Dad used a pair of barber's scissors, quite different from Ma's kitchen scissors and the scissors I used for cutting paper and cardboard. He also had several sets of hand clippers, and that was the bit I didn't like. They occasionally got jammed in my hair.

Snip snip snip snip wrench. "Ow!", I yelled. He growled, blamed me, told me to sit still, and continued.

My infant school girlfriend's father had a tobacconist shop in the town, with a barber's salon at the back. Except that "salon" is far too grand a word. It was just a back room with half a dozen chairs, a large mirror on the wall, a barber's chair, and a kitchen sink. At some stage, I started going there for my haircuts. At least he didn't jam his clippers in my hair. In fact, he used electric clippers. A luxury to enjoy after those years of intermittent torture.
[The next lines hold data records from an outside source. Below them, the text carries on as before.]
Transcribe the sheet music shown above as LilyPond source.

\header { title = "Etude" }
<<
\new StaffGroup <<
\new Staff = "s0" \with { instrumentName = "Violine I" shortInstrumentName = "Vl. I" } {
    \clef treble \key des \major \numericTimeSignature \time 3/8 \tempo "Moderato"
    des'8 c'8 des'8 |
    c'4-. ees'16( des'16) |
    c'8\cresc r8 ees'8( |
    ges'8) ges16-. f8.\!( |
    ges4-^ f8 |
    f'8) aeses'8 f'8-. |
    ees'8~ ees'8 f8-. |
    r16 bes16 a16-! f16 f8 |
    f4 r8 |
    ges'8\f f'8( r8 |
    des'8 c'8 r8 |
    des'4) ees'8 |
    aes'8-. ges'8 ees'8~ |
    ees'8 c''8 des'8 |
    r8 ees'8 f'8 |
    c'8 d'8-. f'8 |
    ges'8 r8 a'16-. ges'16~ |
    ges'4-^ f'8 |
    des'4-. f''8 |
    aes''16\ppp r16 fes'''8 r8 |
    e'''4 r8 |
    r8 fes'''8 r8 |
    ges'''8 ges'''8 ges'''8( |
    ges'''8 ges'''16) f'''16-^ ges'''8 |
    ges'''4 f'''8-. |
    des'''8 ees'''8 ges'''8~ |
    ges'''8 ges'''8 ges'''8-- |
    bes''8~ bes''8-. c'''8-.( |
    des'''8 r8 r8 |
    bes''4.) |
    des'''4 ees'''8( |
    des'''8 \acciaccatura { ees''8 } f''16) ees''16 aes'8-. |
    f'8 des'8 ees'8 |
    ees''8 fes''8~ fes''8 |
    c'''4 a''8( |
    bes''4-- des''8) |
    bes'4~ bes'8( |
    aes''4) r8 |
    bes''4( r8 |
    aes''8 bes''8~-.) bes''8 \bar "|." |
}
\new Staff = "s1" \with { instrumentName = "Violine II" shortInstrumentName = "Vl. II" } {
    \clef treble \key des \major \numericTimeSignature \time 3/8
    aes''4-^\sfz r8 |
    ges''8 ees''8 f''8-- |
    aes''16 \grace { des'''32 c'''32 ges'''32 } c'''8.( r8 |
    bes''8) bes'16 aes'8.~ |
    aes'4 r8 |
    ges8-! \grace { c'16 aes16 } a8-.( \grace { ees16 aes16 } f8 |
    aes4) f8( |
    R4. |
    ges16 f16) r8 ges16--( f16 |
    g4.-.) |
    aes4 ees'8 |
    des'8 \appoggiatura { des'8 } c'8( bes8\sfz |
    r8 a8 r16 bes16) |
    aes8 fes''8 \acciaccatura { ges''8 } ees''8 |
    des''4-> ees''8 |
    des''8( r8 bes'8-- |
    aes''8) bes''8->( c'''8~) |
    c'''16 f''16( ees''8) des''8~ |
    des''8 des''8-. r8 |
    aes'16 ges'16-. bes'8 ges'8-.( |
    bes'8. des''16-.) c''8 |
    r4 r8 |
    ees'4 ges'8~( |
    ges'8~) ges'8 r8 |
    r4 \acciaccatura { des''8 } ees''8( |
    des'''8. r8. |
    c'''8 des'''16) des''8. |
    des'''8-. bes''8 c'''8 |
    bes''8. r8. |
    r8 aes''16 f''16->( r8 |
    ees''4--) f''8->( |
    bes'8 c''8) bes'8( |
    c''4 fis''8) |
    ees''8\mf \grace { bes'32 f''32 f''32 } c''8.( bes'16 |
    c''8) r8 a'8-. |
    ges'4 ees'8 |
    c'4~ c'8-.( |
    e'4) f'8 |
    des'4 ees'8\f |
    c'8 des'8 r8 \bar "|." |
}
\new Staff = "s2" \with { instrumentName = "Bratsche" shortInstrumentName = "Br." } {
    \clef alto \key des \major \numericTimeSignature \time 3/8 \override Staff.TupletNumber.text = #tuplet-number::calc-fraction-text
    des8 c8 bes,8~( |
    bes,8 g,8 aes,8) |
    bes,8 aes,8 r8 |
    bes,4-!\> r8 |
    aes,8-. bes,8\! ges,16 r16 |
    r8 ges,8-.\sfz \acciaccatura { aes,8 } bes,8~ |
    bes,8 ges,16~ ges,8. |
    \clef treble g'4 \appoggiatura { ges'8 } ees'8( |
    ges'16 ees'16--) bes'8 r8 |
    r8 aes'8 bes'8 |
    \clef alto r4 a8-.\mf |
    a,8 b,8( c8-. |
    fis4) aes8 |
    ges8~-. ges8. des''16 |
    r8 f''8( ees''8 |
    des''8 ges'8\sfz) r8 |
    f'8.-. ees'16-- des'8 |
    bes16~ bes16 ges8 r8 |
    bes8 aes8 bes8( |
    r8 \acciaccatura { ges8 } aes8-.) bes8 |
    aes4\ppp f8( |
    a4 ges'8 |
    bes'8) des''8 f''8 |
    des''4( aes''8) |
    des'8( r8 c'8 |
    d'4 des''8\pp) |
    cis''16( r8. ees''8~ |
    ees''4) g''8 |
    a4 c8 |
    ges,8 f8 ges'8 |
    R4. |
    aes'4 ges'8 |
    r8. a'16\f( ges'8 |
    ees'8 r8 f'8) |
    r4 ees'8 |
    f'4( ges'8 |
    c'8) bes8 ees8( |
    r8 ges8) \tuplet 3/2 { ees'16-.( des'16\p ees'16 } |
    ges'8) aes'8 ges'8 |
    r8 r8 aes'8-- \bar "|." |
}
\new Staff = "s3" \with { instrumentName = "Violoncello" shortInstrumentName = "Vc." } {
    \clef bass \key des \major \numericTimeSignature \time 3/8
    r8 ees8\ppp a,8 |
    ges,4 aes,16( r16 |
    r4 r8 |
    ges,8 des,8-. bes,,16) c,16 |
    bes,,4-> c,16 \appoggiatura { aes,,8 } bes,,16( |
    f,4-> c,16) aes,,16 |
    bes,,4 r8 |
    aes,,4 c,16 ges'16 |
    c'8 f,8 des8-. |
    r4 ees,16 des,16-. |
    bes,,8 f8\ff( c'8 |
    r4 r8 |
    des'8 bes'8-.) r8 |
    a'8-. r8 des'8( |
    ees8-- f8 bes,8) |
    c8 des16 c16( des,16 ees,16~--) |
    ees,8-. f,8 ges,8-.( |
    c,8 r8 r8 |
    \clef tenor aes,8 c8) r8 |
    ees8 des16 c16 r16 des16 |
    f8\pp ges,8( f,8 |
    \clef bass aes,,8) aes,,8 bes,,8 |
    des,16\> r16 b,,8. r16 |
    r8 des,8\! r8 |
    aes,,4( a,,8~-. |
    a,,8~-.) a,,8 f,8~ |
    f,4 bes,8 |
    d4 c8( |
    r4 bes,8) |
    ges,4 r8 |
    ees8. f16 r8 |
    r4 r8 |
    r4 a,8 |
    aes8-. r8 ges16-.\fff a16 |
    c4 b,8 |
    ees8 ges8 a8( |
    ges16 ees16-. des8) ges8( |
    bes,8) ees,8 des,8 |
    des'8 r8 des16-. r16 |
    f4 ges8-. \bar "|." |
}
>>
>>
By the time I won an 11-Plus scholarship and started at grammar school, I had started growing my hair the way I wanted to grow it, not in the very short back and sides fashion. Reasonably short back and sides were, I suppose, compulsory but I grew the rest of it as long as I dare. I had to be able to pull the hair down from my forehead and put it in my mouth. There was no dietary reason for this, by the way, given that I also used to chew my tie. Not all the time, you understand. Only when I felt like it.

In those days, men used hair-oil. So I started to use hair-oil. Brylcreem, to be precise. It made you feel like a man of the moment because you knew that Dennis Compton, the great cricketer, also used it. Well, he advertised it, so you assumed he used it and he had lovely glossy black hair. Longish for the time, too.

There came a time when, like most other schoolboys, I grew my hair longer, all over my head, but the long hair at the front plus Brylcreem could make a real mess of my glasses. Let me explain.

In the 1950s, I was a biker. Not a bikie. A biker. My second motorcycle was a BSA 250cc 4-stroke with a tall plastic windshield attached to the handlebars. When I was driving at speed, the wind blew over the top of the windshield and straight onto my head. The long and very greasy hair thereupon disported itself in tangled fury and wiped itself all over my specs and I couldn't see where I was going.

My solution was to go to the barber and have something akin to a crew cut. Not quiet as short as a crew cut but perhaps more akin to the style of ancient Roman emperors. For several years.

But I also went to the chemist (supermarkets were few and far between in the olden days) to look for something non-greasy. Thereafter, I used Silvikrin hair dressing without oil or with only a small amount of oil. It wasn't until the 1970s that a helpful chemist pointed out to me that it would be much cheaper and just as effective to use plain old bay rum. Lovely stuff, with its pleasant astringent sweet-and-sour aroma. By the time it became difficult to find in the shops, I realised I didn't need any hair dressing at all.

Now, what was once a dark brown forest has become a sparsely flowering area of brownish grey with pink clearings in its midst. There is no longer enough of it in the widow's peak to grow long at the front, so I have to be content to let the back grow longer than is respectable for a gentleman of my age. I don't waste money on sundry oils and potions any more. But I still wince at the memory of Dad's clippers.